Я подтвердил, что именно так и думаю.

— А может, мне лучше остаться в резерве?

— В каком резерве?

— Вы смотрели фильм «Лицо со шрамом»?

— Ну, смотрел когда-то…

— Помните, когда Тони Монтана поехал на первое задание, он зашел в номер к наркодилеру, а двух своих друзей оставил на улице. И когда выяснилось, что в номере засада, друзья смогли его выручить…

— Хорошая идея, — проворчал я, стараясь не вспоминать о том, что бывшему с Монтаной парню разрезали голову бензопилой, — оставайтесь на лестничном пролете. Если мы не появимся через пять минут, выходите на улицу и постарайтесь где-нибудь спрятаться.

— Почему спрятаться? — удивился фотограф.

— Потому что если мы не вернемся через пять минут, дело совсем плохо. И лучшее, что вы можете сделать, — это просто спасти свою жизнь, — ответил за меня Горан.

Мы разделились. Серб пошел на боковую лестницу, волоча за собою пулемет Дегтярева. Настоящий охотник: даже несмотря на стихийное бедствие, он не оставил свое оружие. Я поднялся на последний этаж, оставил Антона на лестничном пролете и толкнул дверь в коридор.

Сначала мне показалось, что все в порядке. Люди — вот они, смирно сидят на диванчиках вдоль стен. Рация стоит на подоконнике. Над ней склонился Зоран. И Аня здесь. И портативная китайская лампа горит, правда, без музыки.

— Почему сидим? — крикнул я, направляясь к рации. — Вертолет будет с минуты на минуту. Надо идти на крышу…

И только спустя несколько секунд я понял, что что-то было не так. Люди остались на своих местах. Лишь Даша — маленький воробушек нетрадиционной ориентации — напряженно сглотнула и тайком, стараясь не поворачивать голову, показала мне взглядом куда-то вбок. Я посмотрел в указанном направлении и встретился глазами с Аней. Она стояла около подоконника рядом с рацией, облокотившись на стену и отведя руки за спину. Она мало походила на себя прежнюю: лицо, раньше страдающее, испуганное, настороженное, сейчас имело оттенок мрачной решимости. Казалось, под кожу девушки впрыснули какой-то стягивающий раствор. Глаза смотрят прямо, пронизывая насквозь все на своем пути. Ни малейшего колебания обычно трепетных губ. Даже воздух входит в ноздри, не раздувая их, словно кто-то вталкивает его снаружи.

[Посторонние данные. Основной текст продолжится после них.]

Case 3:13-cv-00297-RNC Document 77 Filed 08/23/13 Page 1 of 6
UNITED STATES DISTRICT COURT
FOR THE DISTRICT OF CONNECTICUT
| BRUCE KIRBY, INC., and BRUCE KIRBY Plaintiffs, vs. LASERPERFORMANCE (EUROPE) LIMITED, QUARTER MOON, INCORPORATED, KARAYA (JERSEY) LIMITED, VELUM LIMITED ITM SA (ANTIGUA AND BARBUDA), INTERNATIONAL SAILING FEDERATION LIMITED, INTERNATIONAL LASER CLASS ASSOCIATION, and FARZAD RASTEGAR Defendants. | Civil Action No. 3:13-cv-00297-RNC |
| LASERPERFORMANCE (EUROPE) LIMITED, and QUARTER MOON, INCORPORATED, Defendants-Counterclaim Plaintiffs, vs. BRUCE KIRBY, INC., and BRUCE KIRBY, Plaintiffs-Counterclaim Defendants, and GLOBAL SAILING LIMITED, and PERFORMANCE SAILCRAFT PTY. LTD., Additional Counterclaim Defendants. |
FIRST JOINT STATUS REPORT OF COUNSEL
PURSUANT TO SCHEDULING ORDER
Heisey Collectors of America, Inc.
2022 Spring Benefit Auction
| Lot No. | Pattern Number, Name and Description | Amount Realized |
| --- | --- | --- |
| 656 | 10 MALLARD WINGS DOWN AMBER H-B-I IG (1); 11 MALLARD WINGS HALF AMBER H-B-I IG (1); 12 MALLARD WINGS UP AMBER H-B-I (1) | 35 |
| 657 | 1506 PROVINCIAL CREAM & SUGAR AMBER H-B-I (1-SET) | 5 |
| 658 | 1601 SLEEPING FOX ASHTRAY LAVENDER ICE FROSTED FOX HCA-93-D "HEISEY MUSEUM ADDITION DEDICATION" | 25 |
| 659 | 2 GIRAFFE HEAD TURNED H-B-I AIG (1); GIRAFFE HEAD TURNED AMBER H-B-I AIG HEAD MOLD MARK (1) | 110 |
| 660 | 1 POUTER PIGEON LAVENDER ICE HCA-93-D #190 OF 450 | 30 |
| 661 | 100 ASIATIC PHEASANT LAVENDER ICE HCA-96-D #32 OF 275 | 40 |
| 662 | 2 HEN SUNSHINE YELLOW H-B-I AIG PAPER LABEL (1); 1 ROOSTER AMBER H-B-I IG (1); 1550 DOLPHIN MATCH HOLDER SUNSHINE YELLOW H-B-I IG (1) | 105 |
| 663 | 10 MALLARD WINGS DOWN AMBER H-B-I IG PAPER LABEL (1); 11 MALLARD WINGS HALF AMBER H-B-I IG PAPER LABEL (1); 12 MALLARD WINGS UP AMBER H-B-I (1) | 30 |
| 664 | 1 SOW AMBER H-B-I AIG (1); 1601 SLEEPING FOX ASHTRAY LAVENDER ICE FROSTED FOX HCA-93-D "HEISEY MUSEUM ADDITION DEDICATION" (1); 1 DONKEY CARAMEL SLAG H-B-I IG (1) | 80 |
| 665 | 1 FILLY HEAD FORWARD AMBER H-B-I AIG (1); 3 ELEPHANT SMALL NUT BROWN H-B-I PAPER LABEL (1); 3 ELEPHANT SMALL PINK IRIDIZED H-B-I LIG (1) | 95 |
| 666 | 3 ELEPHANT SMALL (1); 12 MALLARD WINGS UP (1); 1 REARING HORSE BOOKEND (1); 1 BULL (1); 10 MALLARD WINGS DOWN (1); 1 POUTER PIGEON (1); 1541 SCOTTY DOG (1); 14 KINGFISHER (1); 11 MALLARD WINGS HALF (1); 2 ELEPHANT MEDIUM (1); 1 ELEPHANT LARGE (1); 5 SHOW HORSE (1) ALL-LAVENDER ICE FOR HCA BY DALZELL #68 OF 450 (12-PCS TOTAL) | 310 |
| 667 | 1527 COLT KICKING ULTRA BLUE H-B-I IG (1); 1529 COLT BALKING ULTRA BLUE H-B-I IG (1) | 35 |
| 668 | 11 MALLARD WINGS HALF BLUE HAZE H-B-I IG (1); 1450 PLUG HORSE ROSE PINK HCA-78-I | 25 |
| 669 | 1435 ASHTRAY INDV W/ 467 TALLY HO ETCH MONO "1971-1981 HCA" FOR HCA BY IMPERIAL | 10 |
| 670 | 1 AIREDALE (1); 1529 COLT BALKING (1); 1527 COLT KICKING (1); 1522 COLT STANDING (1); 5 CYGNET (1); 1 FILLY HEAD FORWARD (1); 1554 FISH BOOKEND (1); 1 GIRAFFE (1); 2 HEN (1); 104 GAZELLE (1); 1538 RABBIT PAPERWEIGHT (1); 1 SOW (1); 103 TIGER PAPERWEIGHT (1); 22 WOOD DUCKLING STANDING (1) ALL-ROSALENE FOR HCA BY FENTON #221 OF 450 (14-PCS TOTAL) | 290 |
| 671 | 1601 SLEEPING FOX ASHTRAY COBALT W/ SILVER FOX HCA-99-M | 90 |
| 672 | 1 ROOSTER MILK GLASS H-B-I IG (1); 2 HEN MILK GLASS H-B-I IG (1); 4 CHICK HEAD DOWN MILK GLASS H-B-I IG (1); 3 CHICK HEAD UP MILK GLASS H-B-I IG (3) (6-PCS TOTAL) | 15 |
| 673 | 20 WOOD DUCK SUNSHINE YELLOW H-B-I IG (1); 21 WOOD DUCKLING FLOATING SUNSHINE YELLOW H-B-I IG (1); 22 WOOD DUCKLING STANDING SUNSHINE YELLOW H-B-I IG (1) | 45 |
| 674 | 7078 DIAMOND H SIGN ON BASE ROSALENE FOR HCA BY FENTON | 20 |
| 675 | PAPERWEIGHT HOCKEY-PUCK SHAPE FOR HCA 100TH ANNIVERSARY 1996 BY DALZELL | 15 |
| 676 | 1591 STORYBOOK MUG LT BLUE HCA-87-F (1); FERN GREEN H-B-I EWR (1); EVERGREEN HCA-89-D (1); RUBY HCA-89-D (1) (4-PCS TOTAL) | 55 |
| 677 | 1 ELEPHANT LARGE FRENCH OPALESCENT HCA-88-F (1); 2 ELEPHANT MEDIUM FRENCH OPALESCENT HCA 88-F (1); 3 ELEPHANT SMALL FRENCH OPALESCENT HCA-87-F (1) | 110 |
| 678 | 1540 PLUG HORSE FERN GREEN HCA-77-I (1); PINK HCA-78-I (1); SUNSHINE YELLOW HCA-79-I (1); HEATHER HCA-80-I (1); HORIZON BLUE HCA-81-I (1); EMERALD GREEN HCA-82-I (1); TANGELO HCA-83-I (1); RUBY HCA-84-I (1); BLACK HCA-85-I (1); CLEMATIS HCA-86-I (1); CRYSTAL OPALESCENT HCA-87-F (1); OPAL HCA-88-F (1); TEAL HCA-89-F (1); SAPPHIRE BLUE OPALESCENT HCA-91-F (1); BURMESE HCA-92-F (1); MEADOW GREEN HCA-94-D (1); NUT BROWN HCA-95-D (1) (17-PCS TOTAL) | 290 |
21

— Что с тобой? — спросил я девушку.

— Ничего, — холодно ответила она. — Садись, пожалуйста. Вон там, возле стены есть место.

— У нас нет времени рассиживаться. Надо идти навстречу вертолету.

— Его встретят, не беспокойся. А мы спокойно посидим, пока нас не заберут… И еще… Достань, пожалуйста, руку из кармана. Я знаю про твой кольт.

— Зоран, я ничего не понимаю, — попытался окликнуть я серба.

— Зоран не поможет тебе, — сказала Аня, доставая руки из-за спины.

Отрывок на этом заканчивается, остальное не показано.